Cognitive function testing was completed before surgery and before hospital discharge in 215 patients undergoing elective coronary artery bypass grafting (CABG) surgery. The battery consisted of seven tests with nine measures designed to evaluate memory, mood changes, and visuomotor speed and function. Pressure-flow and metabolic-flow cerebral autoregulation during hypothermic cardiopulmonary bypass were determined using the 133Xe clearance CBF method and radial artery and jugular bulb effluent to calculate cerebral metabolic rate (CMRO2) and cerebral AV difference (C[AV]O2). Pressure-flow autoregulation was tested by using two CBF measurements at stable hypothermia: one at stable mean arterial pressure (MAP) and the second 15 minutes later when MAP had increased or decreased > or = 20%. Metabolism-flow autoregulation was tested by varying the temperature (CMRO2) and measuring the coupling of CBF and CMRO2. Individual patient autoregulation was correlated with changes in cognitive measures. Cognitive performance declined in 6 of 9 measures after CABG surgery. Age predicted cognitive decline in 7 of 9 measures; short-term memory showed the greatest effect of age. Pressure-flow autoregulation during hypothermic CPB showed a small but significant (P < .0001) effect of pressure on CBF. There was no effect of age on the slope of CBF response to changes in MAP (pressure-flow autoregulation). There was a major effect of temperature on CBF during CPB (P < .0001). Coupling CBF and CMRO2 with changing temperature was unaffected by age. Changes in cognition were not associated with measures of cerebral autoregulation. However, increasing C(AV)O2 is associated with cognitive deficits in 5 of 9 measures; these associations were independent of age.
Increased age predisposes to impaired cognition after cardiac surgery. This decline in cognitive function in the elderly is not associated with age-related changes in cerebral blood flow autoregulation. The association of increased oxygen extraction with decline in some measures of cognitive function suggests that an imbalance in cerebral tissue oxygen supply, which is unrelated to age, contributes to acute cognitive dysfunction after cardiac surgery. Cognitive dysfunction after CPB in the elderly cannot be explained by impaired CBF autoregulation.
年龄是心脏手术后认知功能障碍的一个预测因素,但其机制尚不清楚。我们研究的目的是确定与年龄相关的认知能力下降是否与体外循环(CPB)期间的脑血流量(CBF)自动调节有关。

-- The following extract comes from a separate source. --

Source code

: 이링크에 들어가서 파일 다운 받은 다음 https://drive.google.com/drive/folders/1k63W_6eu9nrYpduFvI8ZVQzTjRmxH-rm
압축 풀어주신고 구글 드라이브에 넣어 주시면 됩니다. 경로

对215例行择期冠状动脉旁路移植术(CABG)的患者在手术前及出院前完成认知功能测试。测试组合包括七项测试,共九个指标,旨在评估记忆力、情绪变化以及视觉运动速度和功能。采用133Xe清除法测量CBF,并利用桡动脉和颈静脉球流出液计算脑代谢率(CMRO2)和脑动静脉氧差(C[AV]O2),以此确定低温体外循环期间的压力-流量和代谢-流量脑自动调节。通过在稳定低温状态下进行两次CBF测量来测试压力-流量自动调节:一次在稳定平均动脉压(MAP)时,另一次在15分钟后MAP升高或降低≥20%时。通过改变温度(CMRO2)并测量CBF与CMRO2的耦合来测试代谢-流量自动调节。将个体患者的自动调节与认知指标的变化进行关联分析。CABG手术后9个指标中的6个认知表现下降。9个指标中的7个,年龄可预测认知功能下降;短期记忆受年龄影响最大。低温CPB期间压力-流量自动调节显示压力对CBF有微小但显著(P <.0001)的影响。年龄对CBF对MAP变化的反应斜率(压力-流量自动调节)无影响。CPB期间温度对CBF有主要影响(P <.0001)。随着温度变化耦合CBF与CMRO2不受年龄影响。认知变化与脑自动调节指标无关。然而,C(AV)O2升高与9个指标中的5个认知缺陷相关;这些关联独立于年龄。
年龄增加易导致心脏手术后认知功能受损。老年人认知功能的这种下降与脑血流量自动调节的年龄相关变化无关。氧摄取增加与某些认知功能指标下降之间的关联表明,与年龄无关的脑组织氧供应失衡导致了心脏手术后的急性认知功能障碍。老年患者CPB后的认知功能障碍不能用CBF自动调节受损来解释。